Project Details
The Construction of Japanese Buddhist Identities in their Entanglement with Sri Lanka, 1882 - 1893
Applicant
Stephan Licha, Ph.D.
Subject Area
Asian Studies
Religious Studies and Jewish Studies
Religious Studies and Jewish Studies
Term
from 2020 to 2023
Project identifier
Deutsche Forschungsgemeinschaft (DFG) - Project number 438846596
This project aims to elucidate the globally entangled formation of modern Buddhist identities in Asia, focusing on the activities of Japanese Buddhists in Sri Lanka and their reception and influence in Japan itself. Previous scholarship has maintained that the “world religion Buddhism“ is but a Western construct born from an orientalist project that privileged textual sources and consequently estranged from the living experience of indigenous Asian subjectivities. In contrast, the project argues that the understanding of Japanese Buddhist of themselves as the foremost representative of an Asian world religion, which developed in the second half of the 19th century, was based on at least three factors. These were, first, the encounter of Asian scholastic with Western scholarly taxonomies of Buddhism; second, the Japanese encounter with the Pāli tradition of Sri Lanka as a “Buddhism” and the subsequent discovery of this Sri Lankan Buddhism as a “Small Vehicle” (hīnayāna) contrasted with, and inferior to, the Japanese “Great Vehicle” (mahāyāna); and, finally, the nationalist and colonial context within which these encounters took place. Building on recent work in the study of religions, which develops a post-colonial critique of attempts to ground a modern understanding of religion in an Eurocentric manner, the project demonstrates that Asian protagonists actively contributed to the modern, global understanding of “Buddhism” and even “religion” from as early as the second half of the 19th century, a full half decade earlier than hitherto assumed. Furthermore, the project shows that while Orientalism and colonialism might have provided the stage for this contribution, they were not determining it.
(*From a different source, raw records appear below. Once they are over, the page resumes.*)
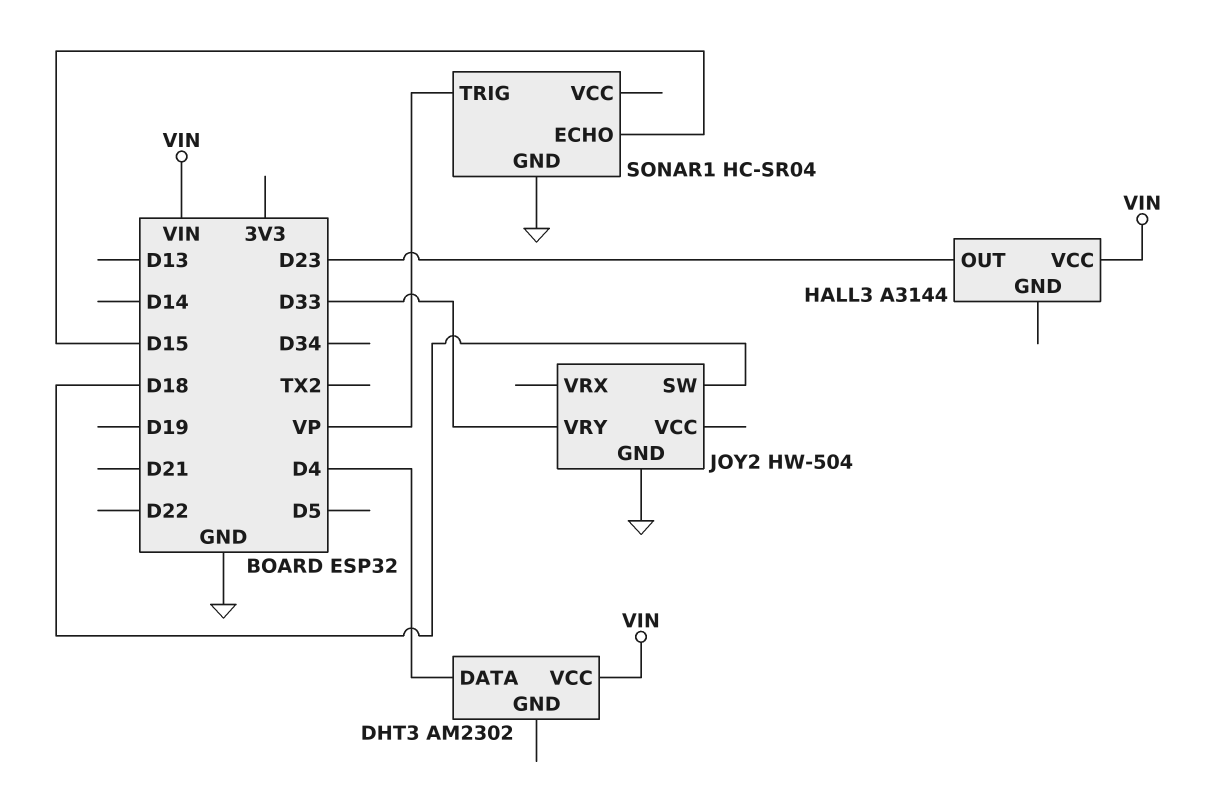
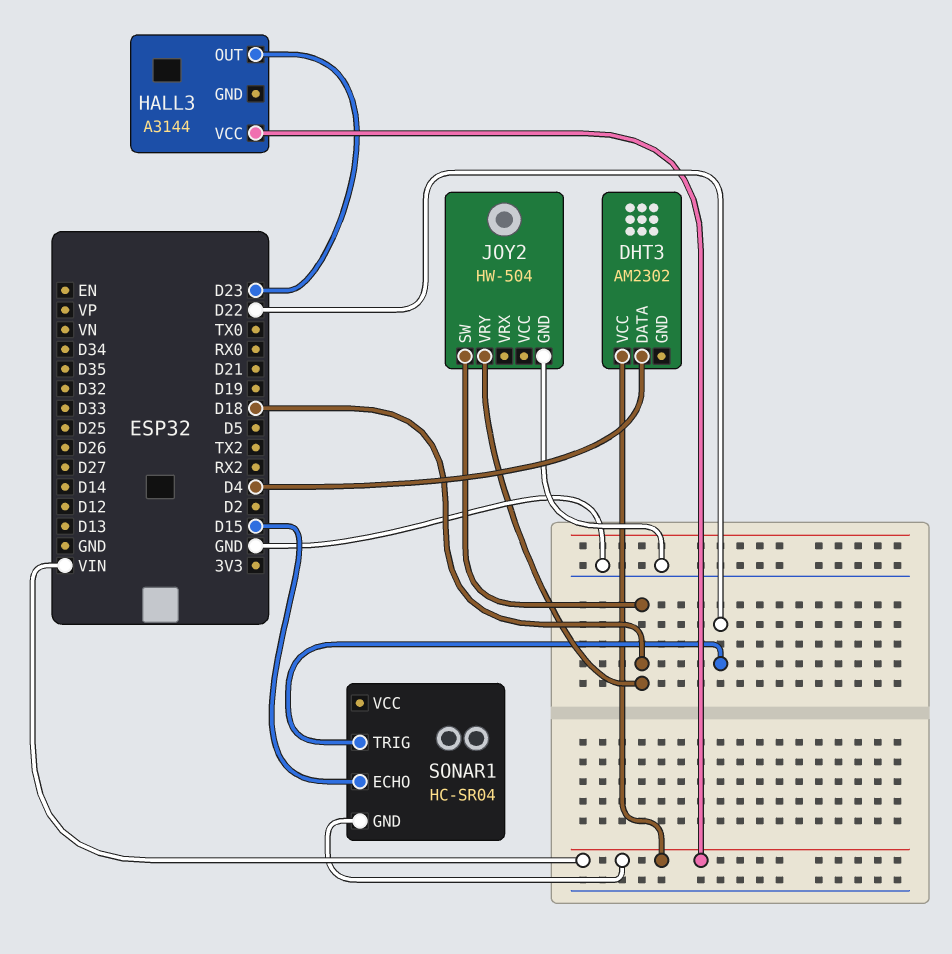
JOY2 pin VRY: D33 -> D18
SONAR1 pin GND: GND -> VIN
SONAR1 pin TRIG: VP -> D22

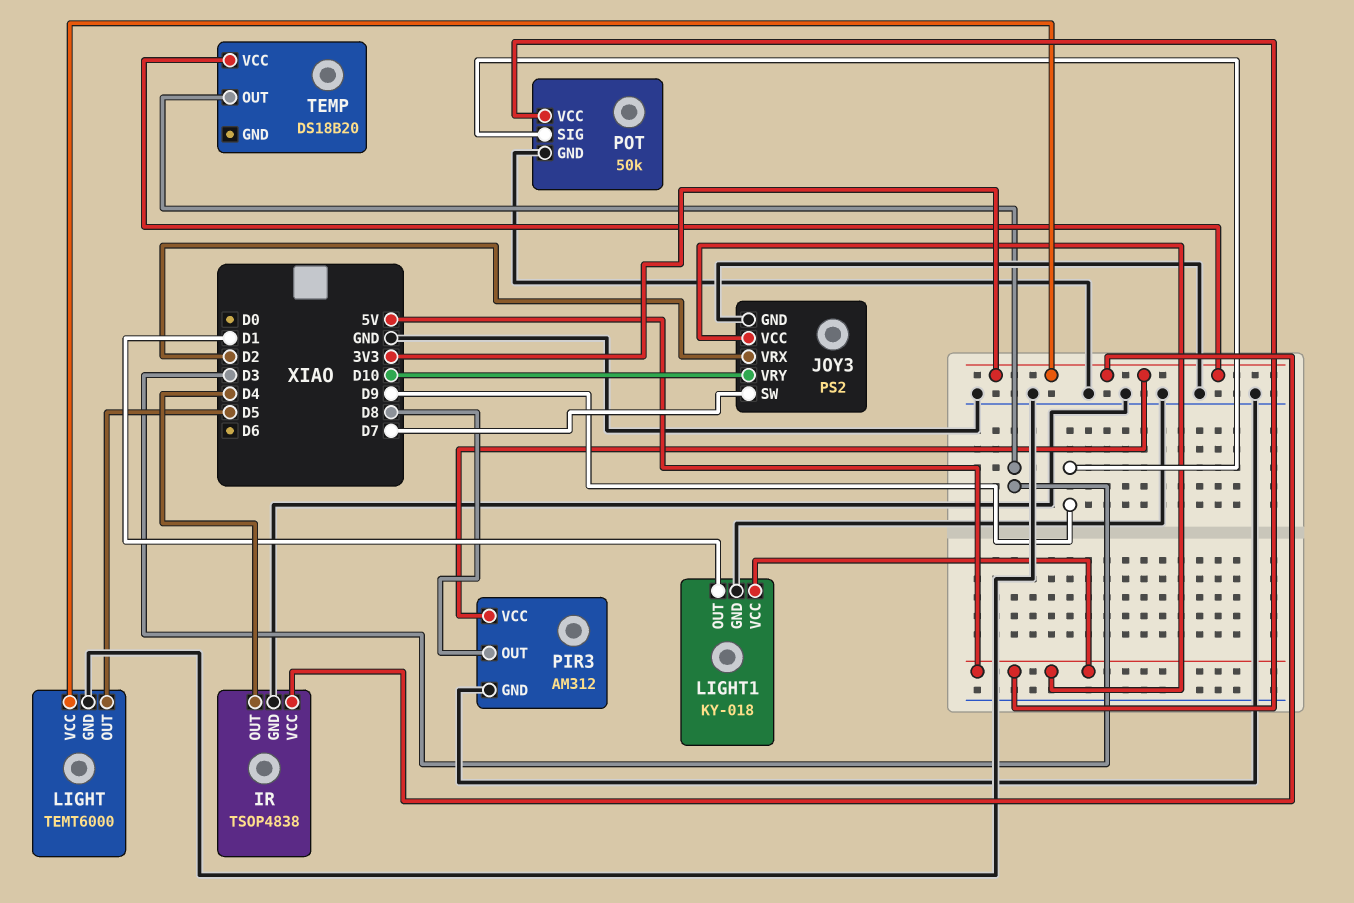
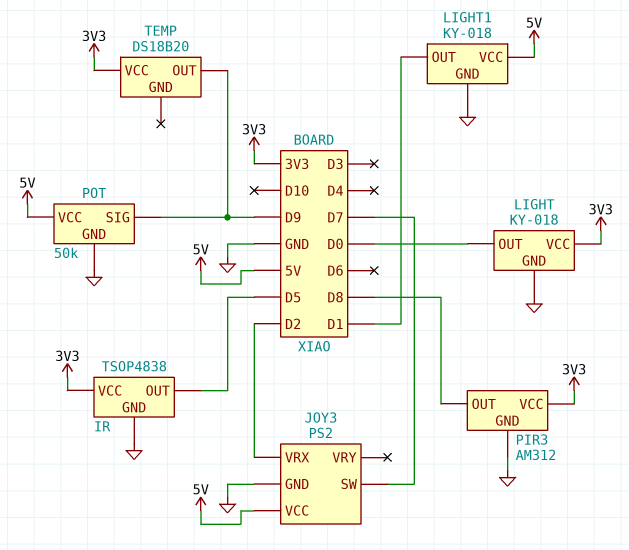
IR pin OUT: D4 -> D5
JOY3 pin VRY: D10 -> none
LIGHT: TEMT6000 -> KY-018
LIGHT pin OUT: D5 -> D0
TEMP pin OUT: D3 -> D9

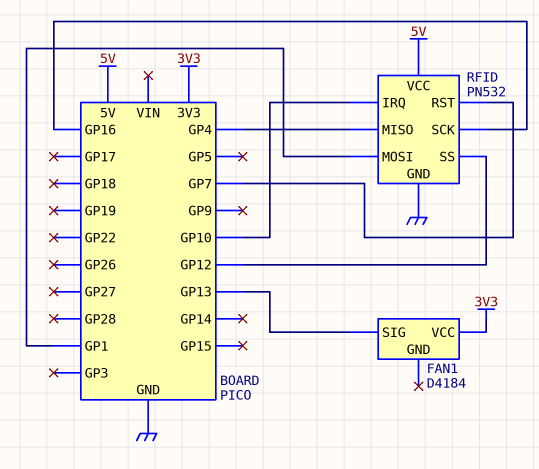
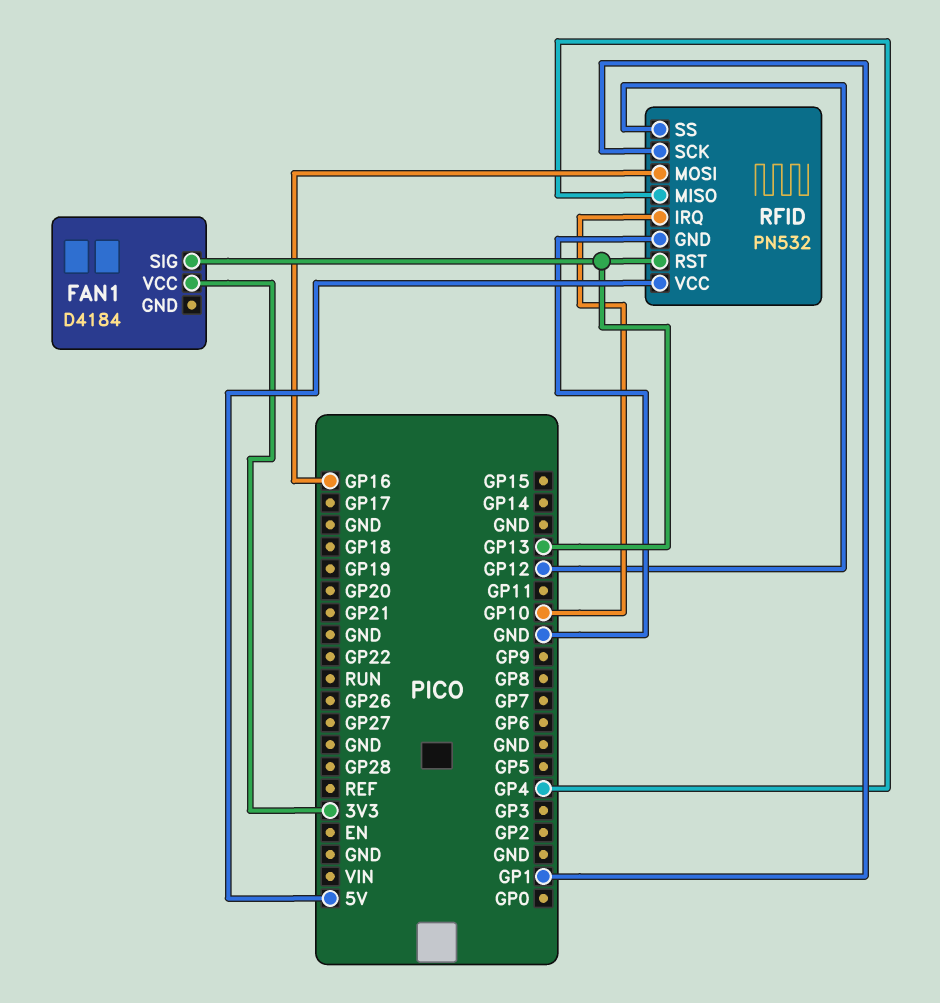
RFID pin MOSI: GP1 -> GP16
RFID pin RST: GP7 -> GP13
RFID pin SCK: GP16 -> GP1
In order to recover the importance of Asian agency and indigenous forms of knowledge, the project employs a translocal methodology, which rather than dissolving the interconnectedness of the discursive, institutional and social processes arising from the encounter of Japanese Buddhists with their Sinhalese counterparts in a global discourse instead seeks to locate it in concrete, personal and institutional networks. The project thus contributes not only to an intellectual history of the concepts “Buddhism” or “religion” but offers a more nuanced historical account of the factors that enabled the emergence of Asian national identities at the dawn of the 20th century.